Physicians are problem solvers at heart, and when faced with gaps in the health care system many develop innovative approaches and solutions to fill those gaps and provide effective care to patients. We are heading in an exciting direction with the growth of multidisciplinary clinical networks and team based care that improve access and address complex patient needs. We have some outstanding examples, and I have been privileged to take part in several recent events working to establish and expand these communities of care.
Adverse Childhood Experiences (ACEs)
Last month, more than 600 energized, passionate and committed physicians, mental health experts, educators, academic researchers, First Nations members, criminal justice representatives, community agencies, health authorities, provincial government policy makers, politicians, youth and families attended the ACEs Summit: BC and Beyond. Adverse Childhood Experiences (ACEs) are stressful or traumatizing events experienced during childhood that cause neuropsychological changes which can become key factors in the development of a number of health problems later in life. ACEs awareness and understanding has significantly grown in BC due to the work of the Child and Youth Mental Health and Substance Use (CYMHSU) Collaborative – a project supported by the Shared Care Committee (a partnership of Doctors of BC and the BC government). The ACEs Summit built upon the work undertaken by a number of Local Action Teams which identified issues around ACEs awareness and prevention and developed programs to implement trauma-informed care in their communities.
My personal experience
My personal experience with incorporating questions about ACEs into my practice has been incredibly positive. Like many I was hesitant about opening this Pandora’s Box of my patients’ buried trauma and abuse – and not just because I already struggle to run my office on time. But what I learned was that asking the questions changes your relationship with patients. Asking “what happened to you?” changes the depth and tone of any future conversation. The number of patients of all ages who replied “nobody has ever asked me about this before” was amazing. Just by asking we validate the patient’s personal experience and remove some of the stigma that happens when people think these issues are so shameful that not even your doctor wants to hear about them. And identifying root causes is the first step towards healing.
Child and Youth Mental Health and Substance Use Collaborative (CYMHSU)
The CYMHSU collaborative’s innovative approach started with identifying a particular gap in care for a vulnerable patient community. It designs solutions by working from the ground up and focusing on patient and community needs.
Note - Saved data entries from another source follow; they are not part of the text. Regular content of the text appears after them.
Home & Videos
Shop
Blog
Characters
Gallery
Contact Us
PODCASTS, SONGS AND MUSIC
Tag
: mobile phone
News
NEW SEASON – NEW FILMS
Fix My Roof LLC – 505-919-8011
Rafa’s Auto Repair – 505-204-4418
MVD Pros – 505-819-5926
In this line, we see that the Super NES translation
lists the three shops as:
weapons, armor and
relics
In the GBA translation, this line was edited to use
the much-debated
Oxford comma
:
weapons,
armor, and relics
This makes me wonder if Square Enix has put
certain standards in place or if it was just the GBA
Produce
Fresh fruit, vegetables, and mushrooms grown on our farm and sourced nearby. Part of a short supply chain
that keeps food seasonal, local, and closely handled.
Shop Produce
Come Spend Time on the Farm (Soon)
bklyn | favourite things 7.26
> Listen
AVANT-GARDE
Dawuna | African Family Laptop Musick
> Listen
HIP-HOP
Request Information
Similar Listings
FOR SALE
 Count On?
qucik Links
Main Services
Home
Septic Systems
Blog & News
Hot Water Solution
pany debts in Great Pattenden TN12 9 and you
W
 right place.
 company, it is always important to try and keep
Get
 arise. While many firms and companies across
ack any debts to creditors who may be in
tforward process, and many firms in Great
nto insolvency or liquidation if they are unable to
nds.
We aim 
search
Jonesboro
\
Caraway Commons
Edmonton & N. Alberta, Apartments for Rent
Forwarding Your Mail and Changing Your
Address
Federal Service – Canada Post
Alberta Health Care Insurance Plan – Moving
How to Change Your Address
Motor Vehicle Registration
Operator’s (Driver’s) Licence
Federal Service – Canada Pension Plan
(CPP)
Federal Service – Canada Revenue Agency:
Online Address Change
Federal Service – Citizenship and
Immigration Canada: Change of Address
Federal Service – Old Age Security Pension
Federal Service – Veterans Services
It crosses traditional boundaries by involving all the appropriate care providers – GPs, specialists, other health professionals, schools, and communities. It involves multiple ministries at the government level, and more importantly it involves patients and families in the program design. Another innovation was to develop a partnership with colleagues in Alberta who have led this work through the Alberta Family Wellness Initiative. The recent ACEs Summit brought key partners together to highlight the work here in BC, to learn from the work elsewhere in Canada and internationally, and to consider how best to move forward. The next challenge is how to sustain and expand on this work with the ending of the formal CYMHSU Collaborative. Our CYMHSU Community of Practice needs to be appropriately supported to be self-sustaining into the future. This is the next step, and I have no doubt given the incredible passion for the work evidenced at the Summit that we will succeed. Working together with all our partners is key as we use these learnings and principles to transform the entire health system in BC and work to develop other networks of care.